Perjalanan yang bukan tentang perubahan fisik atau visualnya, melainkan bagaimana Srihadi menyuguhkan konsep filosofis dan estetis situs suci tersebut. Melalui sketsa Borobudur yang dibuat pada usia 17 tahun menjadi cikal bakal Srihadi dalam membuat lukisan-lukisan landscape di kemudian hari.
Seperti halnya Borobudur – The Energy of Nature (2017). Lukisan dengan ukuran 160 x 150 cm yang dibuat pada 2017 itu memvisualkan candi Borobudur dengan latar belakang langit jingga berikut purnama tegak lurus dengan stupa utama. Karya enigmatic ini menjadi simbol puncak proses kontemplasi dan spiritualitas tentang kesadaran akan keberadaan diri dalam siklus bumi, bahkan lebih luas lagi, siklus jagat raya.

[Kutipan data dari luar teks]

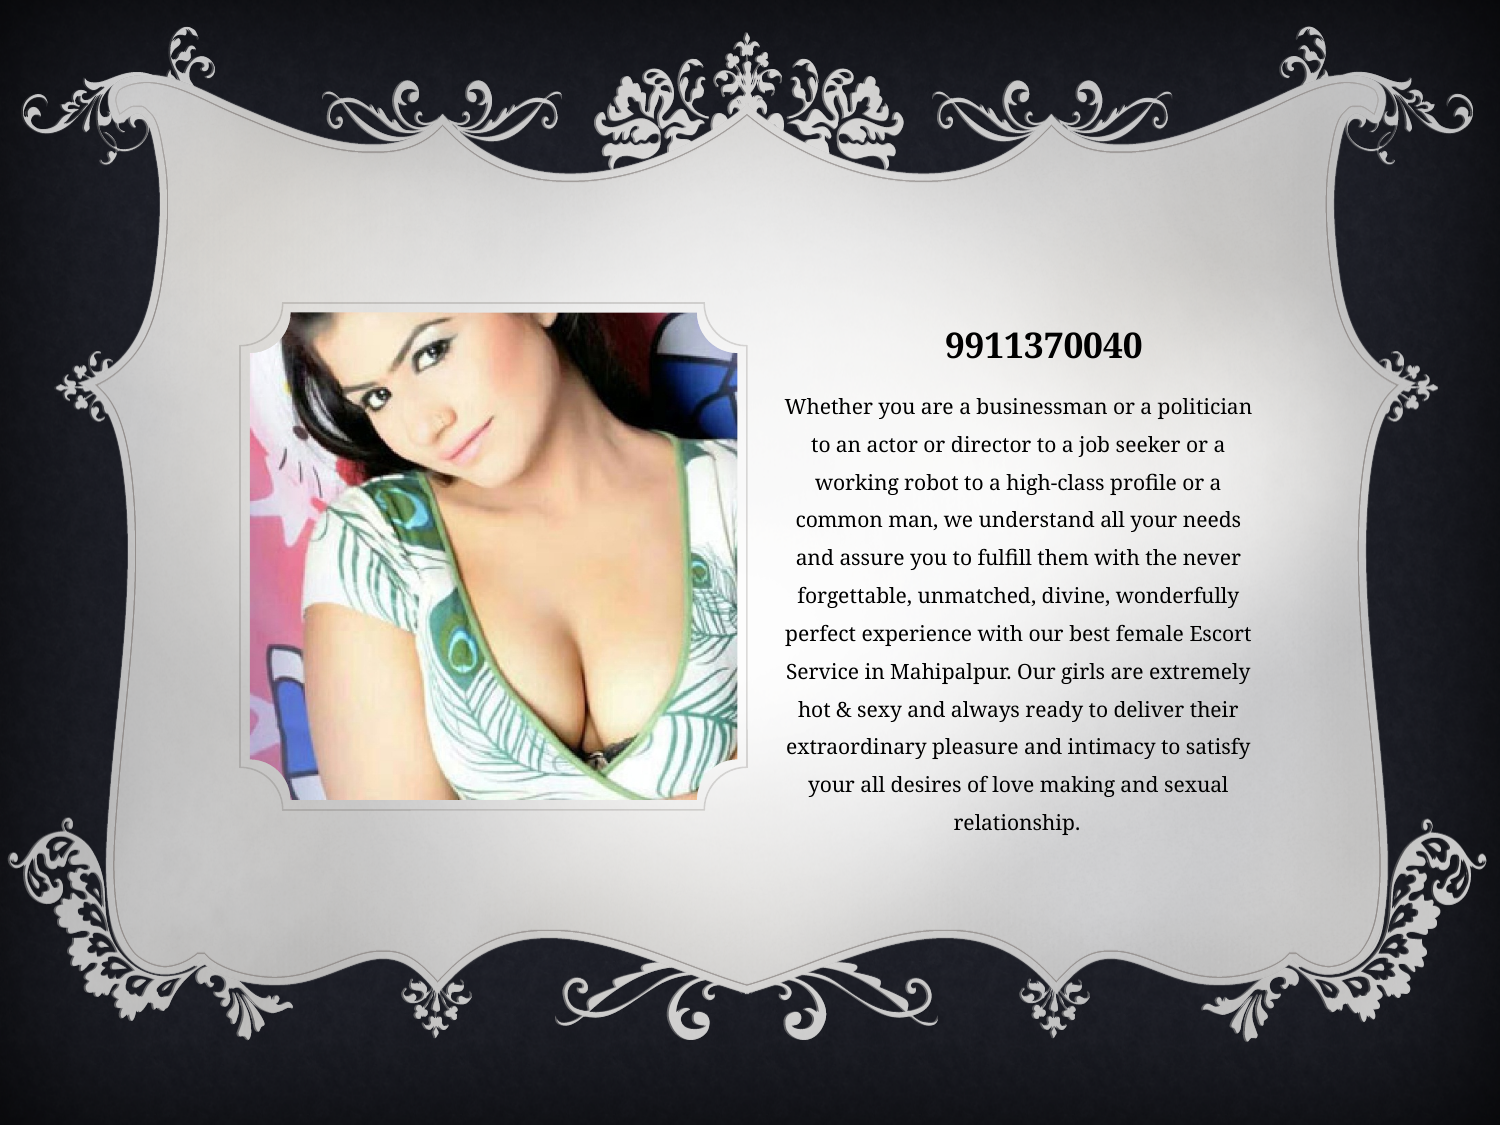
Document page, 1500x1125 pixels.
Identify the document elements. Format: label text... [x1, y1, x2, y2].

list Whether you are a businessman or a politician to an actor or director to a job seeker or a working robot to a high-class profile or a common man, we understand all your needs and assure you to fulfill them with the never forgettable, unmatched, divine, wonderfully perfect experience with our best female Escort Service in Mahipalpur. Our girls are extremely hot & sexy and always ready to deliver their extraordinary pleasure and intimacy to satisfy your all desires of love making and sexual relationship. [762, 373, 1275, 846]
picture [0, 0, 1500, 1125]
title 9911370040 [812, 275, 1275, 373]
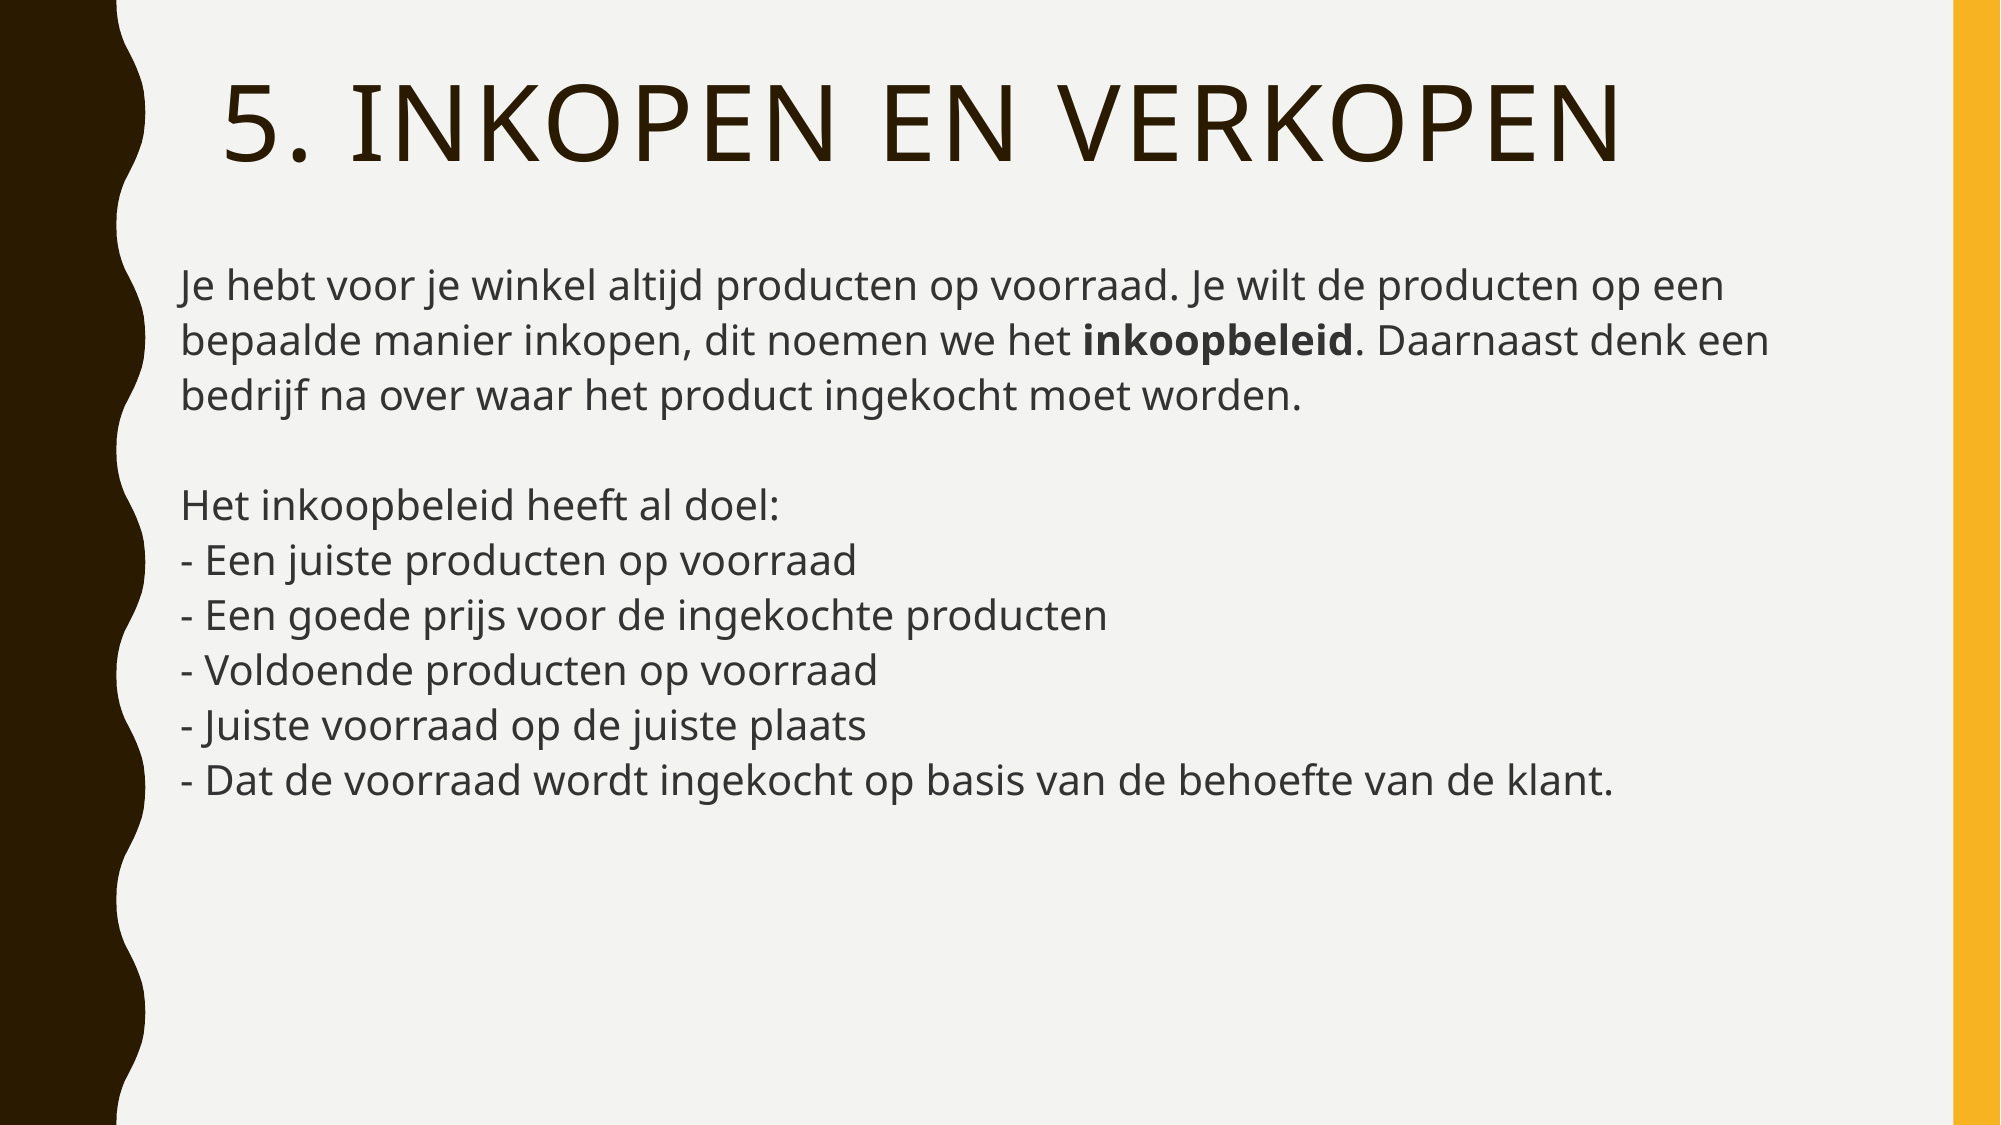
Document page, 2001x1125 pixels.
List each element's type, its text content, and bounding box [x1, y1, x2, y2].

title 5. Inkopen en verkopen [205, 62, 1875, 246]
list Je hebt voor je winkel altijd producten op voorraad. Je wilt de producten op een bepaalde manier inkopen, dit noemen we het inkoopbeleid. Daarnaast denk een bedrijf na over waar het product ingekocht moet worden. Het inkoopbeleid heeft al doel: - Een juiste producten op voorraad - Een goede prijs voor de ingekochte producten - Voldoende producten op voorraad - Juiste voorraad op de juiste plaats - Dat de voorraad wordt ingekocht op basis van de behoefte van de klant. [165, 246, 1916, 970]
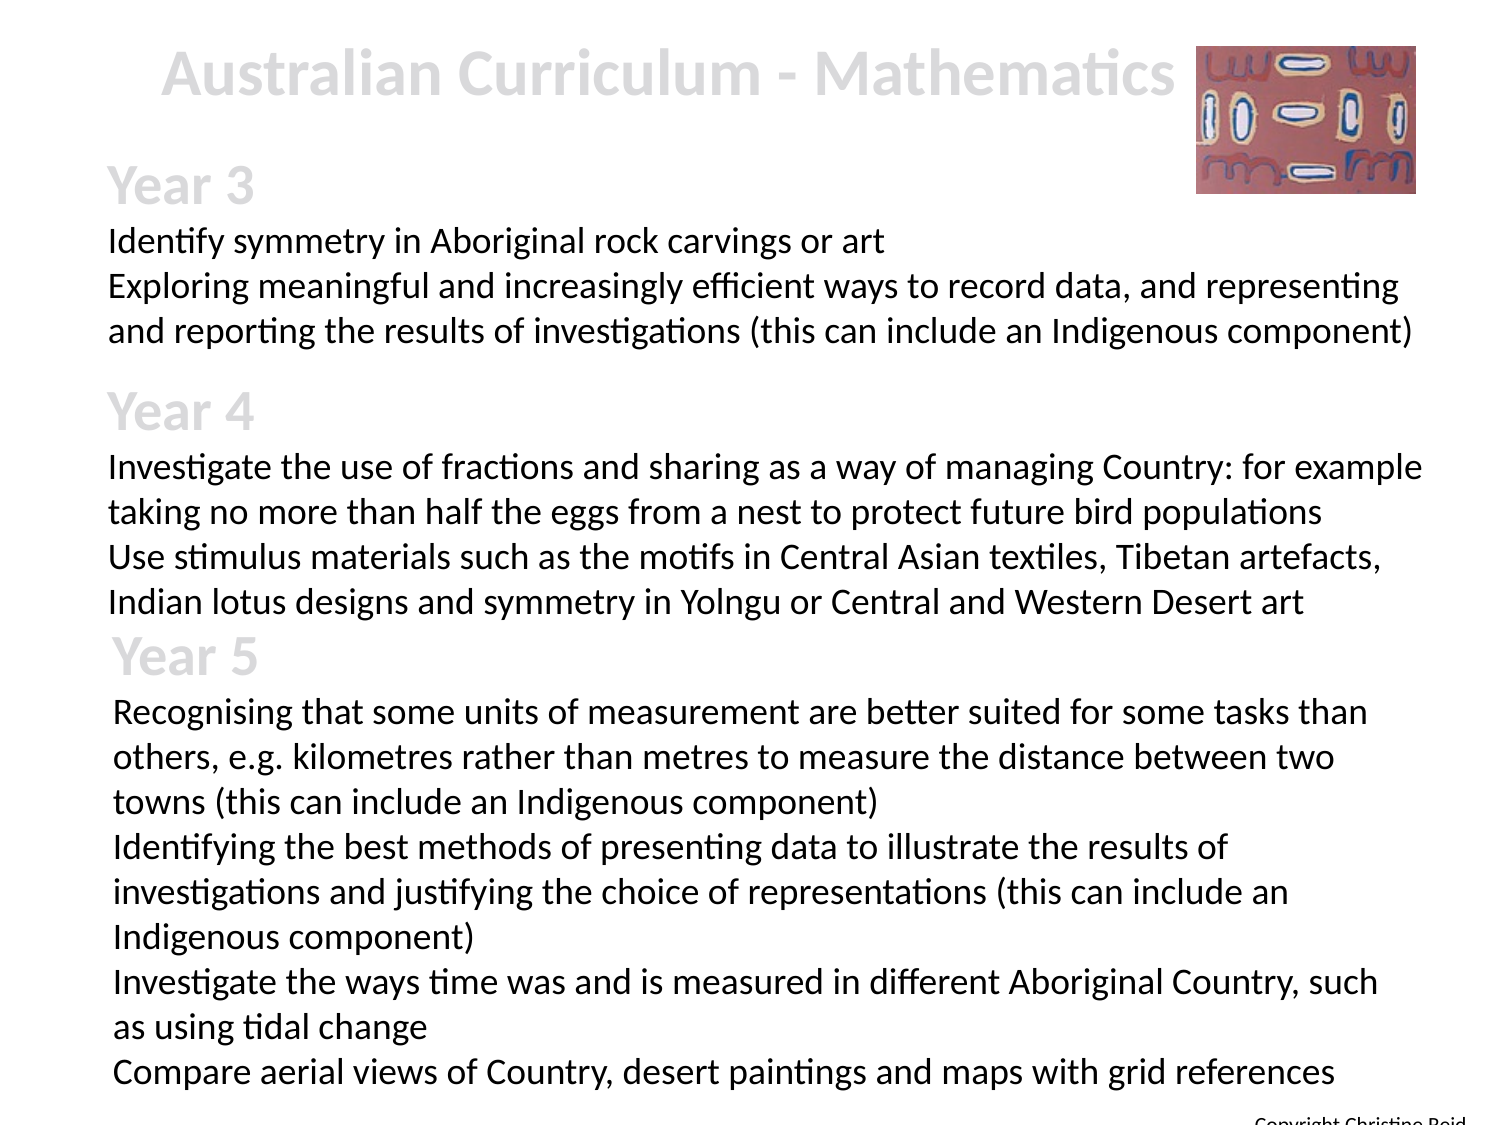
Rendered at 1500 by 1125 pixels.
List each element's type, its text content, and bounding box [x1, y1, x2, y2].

Secara filosofis, menurut Rikrik Kusmara, Srihadi ingin menekankan aspek human, culture, dan universe/nature. Tentang bagaimana manusia membuat Borobudur, bagaimana manusia berada di alam, serta eksistensi manusia sebagai bagian dari mikrokosmos dan makrokosmos. “Memang hal yang unik jika menelusuri Borobudur, seperti doa keseharian Srihadi untuk kehidupan ini.
Karena itu kehadirannya secara estetis selalu berbeda,” ujar Rikrik Kusmara. Selain itu, ada satu lukisan yang menempatkan Borobudur dalam konteks berbeda, yakni di Mt. Merapi – The Powerful Nature (2018) yang berukuran 200 x 105 cm. Candi ini “hanya” sebagai latar depan yang tak tampak jelas bentuknya selain siluet khasnya, mengantar pandangan pada megah dan mistisnya Gunung Merapi.
Borobudur menjadi kecil di hadapan alam semesta. ‘Zikir’ Srihadi terlihat lagi di Mt. Bromo – The Mystical Earth (2017, 145 x 158 cm). Bromo yang aktif mengeluarkan asap tebal berdampingan dengan Batok yang gunung mati, dilihat dari dekat sekali.
Detail komposisi bentuk dan warnanya menguatkan kesan gemuruh sekaligus kontemplatif sebagaimana Srihadi bekerja dalam ruang kontemplasi. Karya yang terakhir diproduksi di antara karya-karya yang dipamerkan adalah Jakarta Megapolitan – Patung Pembebasan Banjir (2020, 128 x 205 cm), menyorot bencana banjir besar yang menimpa Jakarta dan wilayah sekitarnya pada 1 Januari 2020.